Though, ensuring there is enough time to accomplish all schoolwork and practices including arriving on time and submitting work on time is a constant struggle for student-athletes.
“I get home from practice around 5 p.m., so it’s been a long day of school and then also practice. Then, some days I have another practice afterwards, so I just have to fit homework in between practices,” sophomore softball player Jess Deery said. “It’s really hard to get all of it done.”
According to sophomore dancer Olivia Chesla, sports are very time demanding, as is school.
“Each night I’m usually gone because I live 35 minutes from my studio, so I’m usually gone from 3:15 until around 10:30,” Chesla said.
A tactic Chesla takes to manage this is doing schoolwork on the ride to dance practice or during breaks she has.
“Right now I don’t drive, so sometimes I like to do work in the car, using Quizlet or an app on my phone,” Chesla said. “On Saturdays when we have rehearsal, that takes up most of the day, we get breaks, and you’re not needed the entire day so it’s helpful to bring work to do while you’re not dancing.”
A tactic sophomore swimmer Matthew Potts takes is to schedule himself and focus on each task as it is given to him.
“I have a little bit of a schedule. When I’m at school, I do school. When I’m at sports, I do sports, and when I’m at home, I do what I need to do for that night,” Potts said.
According to Deery, she will shift her focus to schoolwork that she might have missed during the week because sports “dominated” it, to the weekend. In order to accomplish this, she makes a list of everything she needs to get done.

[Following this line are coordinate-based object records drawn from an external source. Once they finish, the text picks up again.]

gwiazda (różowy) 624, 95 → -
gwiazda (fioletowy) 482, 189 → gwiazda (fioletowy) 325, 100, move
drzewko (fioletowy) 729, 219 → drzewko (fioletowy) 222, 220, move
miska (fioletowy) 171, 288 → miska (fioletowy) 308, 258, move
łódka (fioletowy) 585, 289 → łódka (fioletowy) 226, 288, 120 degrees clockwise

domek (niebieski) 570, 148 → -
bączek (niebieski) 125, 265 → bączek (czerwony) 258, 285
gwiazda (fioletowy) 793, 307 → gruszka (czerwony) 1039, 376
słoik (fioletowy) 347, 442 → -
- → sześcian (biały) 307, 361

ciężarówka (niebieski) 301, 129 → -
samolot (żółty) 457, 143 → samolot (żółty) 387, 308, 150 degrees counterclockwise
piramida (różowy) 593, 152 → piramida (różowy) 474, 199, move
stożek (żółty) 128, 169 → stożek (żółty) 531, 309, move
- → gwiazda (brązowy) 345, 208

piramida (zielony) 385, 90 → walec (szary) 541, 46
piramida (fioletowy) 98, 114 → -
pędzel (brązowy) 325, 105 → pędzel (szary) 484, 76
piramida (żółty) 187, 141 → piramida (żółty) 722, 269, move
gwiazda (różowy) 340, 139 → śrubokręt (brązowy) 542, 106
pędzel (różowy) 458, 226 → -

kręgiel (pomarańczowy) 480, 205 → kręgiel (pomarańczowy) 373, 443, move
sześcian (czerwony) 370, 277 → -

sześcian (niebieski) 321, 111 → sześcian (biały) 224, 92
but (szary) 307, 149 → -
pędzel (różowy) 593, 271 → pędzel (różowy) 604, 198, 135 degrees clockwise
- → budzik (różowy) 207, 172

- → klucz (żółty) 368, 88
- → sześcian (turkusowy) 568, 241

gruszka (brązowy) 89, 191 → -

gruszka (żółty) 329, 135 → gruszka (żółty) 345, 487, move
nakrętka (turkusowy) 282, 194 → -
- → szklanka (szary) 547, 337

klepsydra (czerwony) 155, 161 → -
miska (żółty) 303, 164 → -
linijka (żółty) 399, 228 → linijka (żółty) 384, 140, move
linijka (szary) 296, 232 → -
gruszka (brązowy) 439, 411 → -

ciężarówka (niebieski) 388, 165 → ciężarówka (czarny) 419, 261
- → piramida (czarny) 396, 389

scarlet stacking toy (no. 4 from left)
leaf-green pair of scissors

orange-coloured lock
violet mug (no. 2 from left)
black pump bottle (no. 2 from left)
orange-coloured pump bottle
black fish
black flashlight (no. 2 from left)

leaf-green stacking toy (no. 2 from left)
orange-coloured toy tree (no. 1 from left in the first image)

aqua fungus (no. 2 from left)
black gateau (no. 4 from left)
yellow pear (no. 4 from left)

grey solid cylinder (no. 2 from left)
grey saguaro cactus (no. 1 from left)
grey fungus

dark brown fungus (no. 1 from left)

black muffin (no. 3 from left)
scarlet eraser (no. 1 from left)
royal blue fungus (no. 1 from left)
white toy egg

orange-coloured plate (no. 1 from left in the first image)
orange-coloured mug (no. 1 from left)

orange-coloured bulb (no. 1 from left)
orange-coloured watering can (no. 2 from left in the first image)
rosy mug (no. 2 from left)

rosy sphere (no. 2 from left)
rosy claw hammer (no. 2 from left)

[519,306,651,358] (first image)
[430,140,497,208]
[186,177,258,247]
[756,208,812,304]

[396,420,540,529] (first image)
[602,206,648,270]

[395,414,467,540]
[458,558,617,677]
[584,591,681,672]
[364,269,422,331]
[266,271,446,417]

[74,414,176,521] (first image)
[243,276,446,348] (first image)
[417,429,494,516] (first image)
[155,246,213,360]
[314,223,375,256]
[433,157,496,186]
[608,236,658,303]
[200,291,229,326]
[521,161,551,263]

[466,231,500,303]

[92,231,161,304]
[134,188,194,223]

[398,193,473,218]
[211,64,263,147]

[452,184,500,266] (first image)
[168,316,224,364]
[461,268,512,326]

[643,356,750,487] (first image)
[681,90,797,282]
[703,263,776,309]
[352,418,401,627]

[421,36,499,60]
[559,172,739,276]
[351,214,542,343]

For junior Manny Rota-Talarico, school comes before sports.
“It’s important to make sure that I’m a student first, and athlete second,” Rota-Talarico said.
Gallagher agrees. He allows players to go to their teacher after school if they are behind in a class or missed something for school.
“It needs to be a priority and not an excuse,” Gallagher said.
Chesla says mental health is an equally important factor when considering time management and balancing out a set schedule.
“It’s really beneficial for me to do things to take care of my mind,” Chesla said, “I like to journal my thoughts and meditate a bit.”
According to Chesla, doing that each morning helps to manage the stress of each day, even if it is just a couple minutes.